▶ **YOUR GOAL**
From the first line to the last, retype the records exactly and skip the pictures.

▶ **SUPPLIED RECORDS**
*** Begin section ***
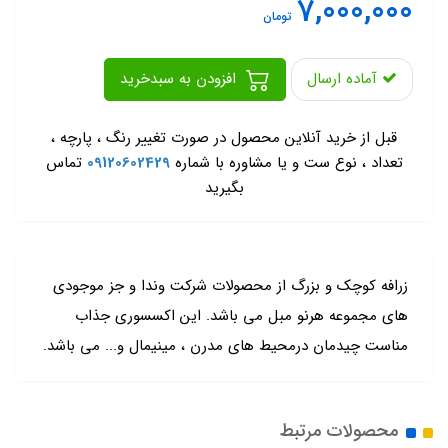
7,000,000
تومان
آماده ارسال
افزودن به سبدخرید
-
قبل از خرید آنلاین محصول در صورت تغییر رنگ ، پارچه ،
تعداد ، نوع ست و یا مشاوره با شماره
09120602429
تماس
بگیرید
زرافه کوچک و بزرگ از محصولات شرکت وندا و جز موجودی
های مجموعه هرنو مبل می باشد. این اکسسوری جذاب
مناست چیدمان درمحیط های مدرن ، مینیمال و... می باشد.
محصولات مرتبط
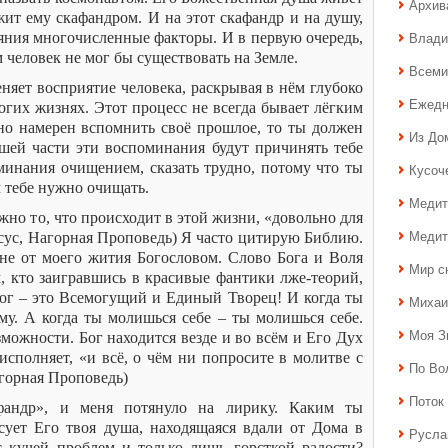
Архив
жит ему скафандром. И на этот скафандр и на душу,
Влади
ния многочисленные факторы. И в первую очередь,
м человек не мог бы существовать на Земле.
Всеми
няет восприятие человека, раскрывая в нём глубоко
Ежедн
гих жизнях. Этот процесс не всегда бывает лёгким
но намерен вспомнить своё прошлое, то ты должен
Из До
ьшей части эти воспоминания будут причинять тебе
минания очищением, сказать трудно, потому что ты
Кусоч
 тебе нужно очищать.
Медит
ажно то, что происходит в этой жизни, «довольно для
Медит
исус, Нагорная Проповедь) Я часто цитирую Библию.
не от моего жития Богословом. Слово Бога и Воля
Мир с
м, кто заигравшись в красивые фантики лже-теорий,
Бог – это Всемогущий и Единый Творец! И когда ты
Михаи
у. А когда ты молишься себе – ты молишься себе.
Моя З
можности. Бог находится везде и во всём и Его Дух
исполняет, «и всё, о чём ни попросите в молитве с
По Во
агорная Проповедь)
Поток 
андр», и меня потянуло на лирику. Каким ты
сует Его твоя душа, находящаяся вдали от Дома в
Русла
 кучей проблем и только лишь горсткой радости?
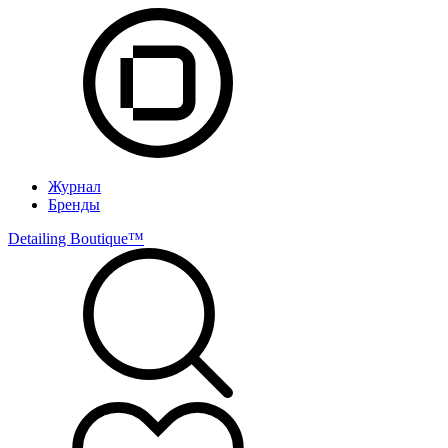
Журнал
Бренды
Detailing Boutique™️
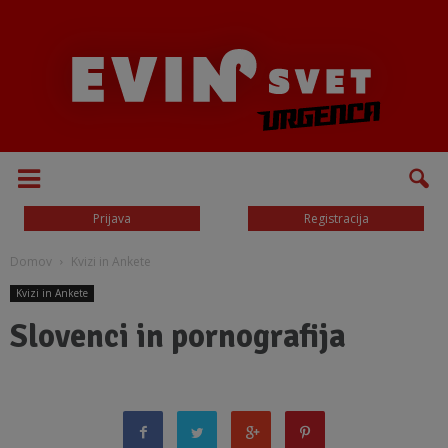
Prijava
Registracija
Domov
Kvizi in Ankete
Kvizi in Ankete
Slovenci in pornografija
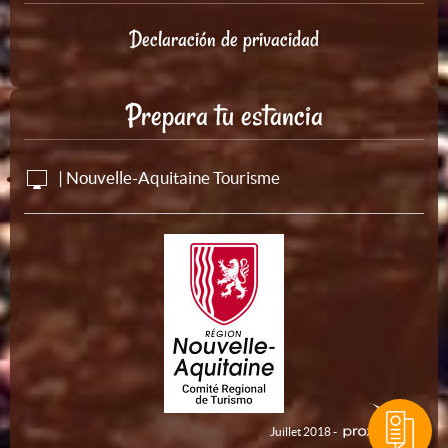
Declaración de privacidad
Prepara tu estancia
| Nouvelle-Aquitaine Tourisme
Juillet 2018 -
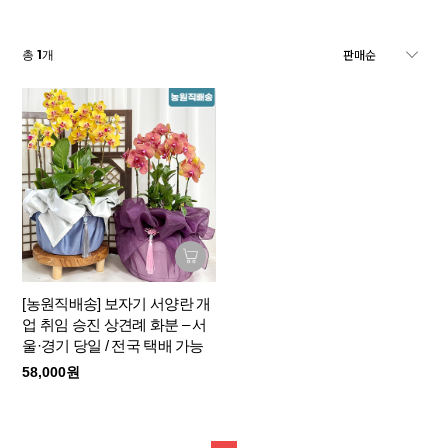
1
총
개
[농원직배송] 보자기 서양란 개
업 취임 승진 상견례 화분 – 서
울·경기 당일 / 전국 택배 가능
58,000원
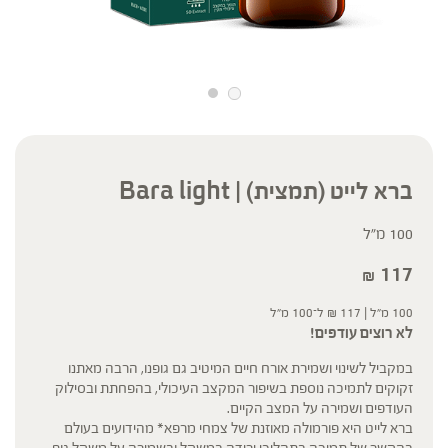
ברא לייט (תמצית) | Bara light
100 מ"ל
117
₪
100 מ"ל |
117
₪
ל־100 מ"ל
לא רוצים עודפים!
במקביל לשינוי ושמירת אורח חיים המיטיב גם גופנו, הרבה מאתנו
זקוקים לתמיכה נוספת בשיפור המקצב העיכולי, בהפחתת ובסילוק
העודפים ושמירה על המצב הקיים.
ברא לייט היא פורמולה מאוזנת של צמחי מרפא* מהידועים בעולם
בהקשר של תמיכה בתהליכי ירידה במשקל ובשמירה על משקל גוף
*** End section ***
▶ **OUTPUT FOR THIS TASK**
7,000,000
تومان
آماده ارسال
افزودن به سبدخرید
-
قبل از خرید آنلاین محصول در صورت تغییر رنگ ، پارچه ،
تعداد ، نوع ست و یا مشاوره با شماره
09120602429
تماس
بگیرید
زرافه کوچک و بزرگ از محصولات شرکت وندا و جز موجودی
های مجموعه هرنو مبل می باشد. این اکسسوری جذاب
مناست چیدمان درمحیط های مدرن ، مینیمال و... می باشد.
محصولات مرتبط
Архив
жит ему скафандром. И на этот скафандр и на душу,
Влади
ния многочисленные факторы. И в первую очередь,
м человек не мог бы существовать на Земле.
Всеми
няет восприятие человека, раскрывая в нём глубоко
Ежедн
гих жизнях. Этот процесс не всегда бывает лёгким
но намерен вспомнить своё прошлое, то ты должен
Из До
ьшей части эти воспоминания будут причинять тебе
минания очищением, сказать трудно, потому что ты
Кусоч
 тебе нужно очищать.
Медит
ажно то, что происходит в этой жизни, «довольно для
Медит
исус, Нагорная Проповедь) Я часто цитирую Библию.
не от моего жития Богословом. Слово Бога и Воля
Мир с
м, кто заигравшись в красивые фантики лже-теорий,
Бог – это Всемогущий и Единый Творец! И когда ты
Михаи
у. А когда ты молишься себе – ты молишься себе.
Моя З
можности. Бог находится везде и во всём и Его Дух
исполняет, «и всё, о чём ни попросите в молитве с
По Во
агорная Проповедь)
Поток 
андр», и меня потянуло на лирику. Каким ты
сует Его твоя душа, находящаяся вдали от Дома в
Русла
 кучей проблем и только лишь горсткой радости?
Журнал
Бренды
Detailing Boutique™️
Prijava
Registracija
Domov
Kvizi in Ankete
Kvizi in Ankete
Slovenci in pornografija
Declaración de privacidad
Prepara tu estancia
| Nouvelle-Aquitaine Tourisme
Juillet 2018 -
1
총
개
[농원직배송] 보자기 서양란 개
업 취임 승진 상견례 화분 – 서
울·경기 당일 / 전국 택배 가능
58,000원
ברא לייט (תמצית) | Bara light
100 מ"ל
117
₪
100 מ"ל |
117
₪
ל־100 מ"ל
לא רוצים עודפים!
במקביל לשינוי ושמירת אורח חיים המיטיב גם גופנו, הרבה מאתנו
זקוקים לתמיכה נוספת בשיפור המקצב העיכולי, בהפחתת ובסילוק
העודפים ושמירה על המצב הקיים.
ברא לייט היא פורמולה מאוזנת של צמחי מרפא* מהידועים בעולם
בהקשר של תמיכה בתהליכי ירידה במשקל ובשמירה על משקל גוף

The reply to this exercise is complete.